Babies can become a bit constipated when first moving on to formula, or when switching formula types. A little bit of straining while filling a nappy with a number two is normal, and if your little one’s poo is pasty in consistency this is a good sign she’s not constipated. If your feel your baby is blocked up, Dr Mansberg suggests giving extra water in a bottle over a few days, but “if your baby pulls her legs up, gets red in the face and nothing’s coming out, she’s farting a lot and the poo looks like little pebbles, that’s a problem,” she says. If this is the case, see your doctor or child health nurse.

9. Swap sides

If you’re right-handed, you’ll tend to hold bub in your left arm and the bottle in your right, but there is good reason to vary this routine for each feed. “Alternate the side you hold your baby on to allow both bub’s eyes to get equal exercise,” says Shona. “This mimics the eye stimulation that occurs when breastfeeding.”

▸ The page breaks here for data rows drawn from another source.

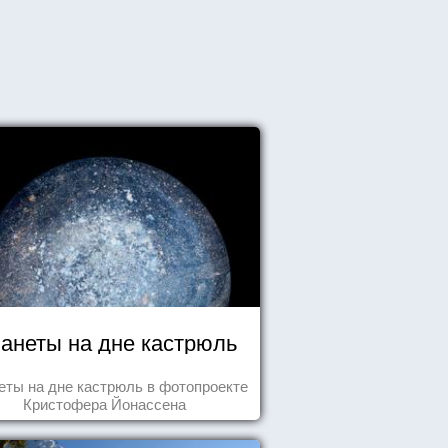
анеты на дне кастрюль
еты на дне кастрюль в фотопроекте
Кристофера Йонассена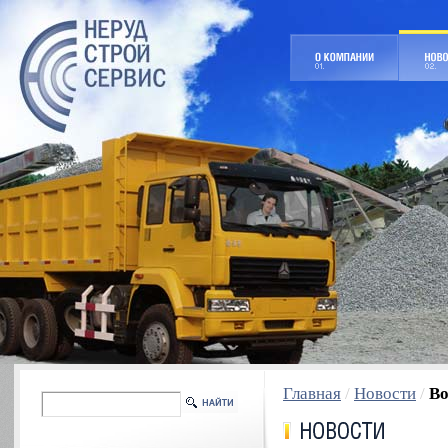
Главная
/
Новости
/
Во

10. Take steps to make peace

The decision to formula-feed your baby is often one made during a time of emotional stress, especially if breastfeeding isn’t working out the way you hoped. “This is when you will need to refocus,” says clinical psychologist Dr Maya Griffiths, who suggests challenging unhelpful thinking patterns, such as dwelling on the negative and feeling guilty that you’ve broken a rule about how you ‘should’ be. She suggests asking yourself the following questions as a way to become more rational and happier:
''* What is the effect of thinking the way I do?
* Am I condemning myself as a person based on one event?
* Am I asking questions that have no answer, or am I focusing on my weaknesses and forgetting my strengths?''

“We are our own harshest critics and it’s easy for others to judge us when they aren’t in the situation themselves,” Dr Griffiths adds. “As long as bub is healthy and you have a loving relationship with her, that’s all that matters.”

The National Health and Medical Research Council recommends that babies be exclusively breastfed until around six months of age, with breastfeeding to continue alongside appropriate first foods until at least 12 months of age. While breastfeeding is the ideal way to nourish your baby, we recognise that not all mums are able to do so. If you have any concerns about your breastfed or bottle-fed baby, make an appointment with your child health nurse or GP.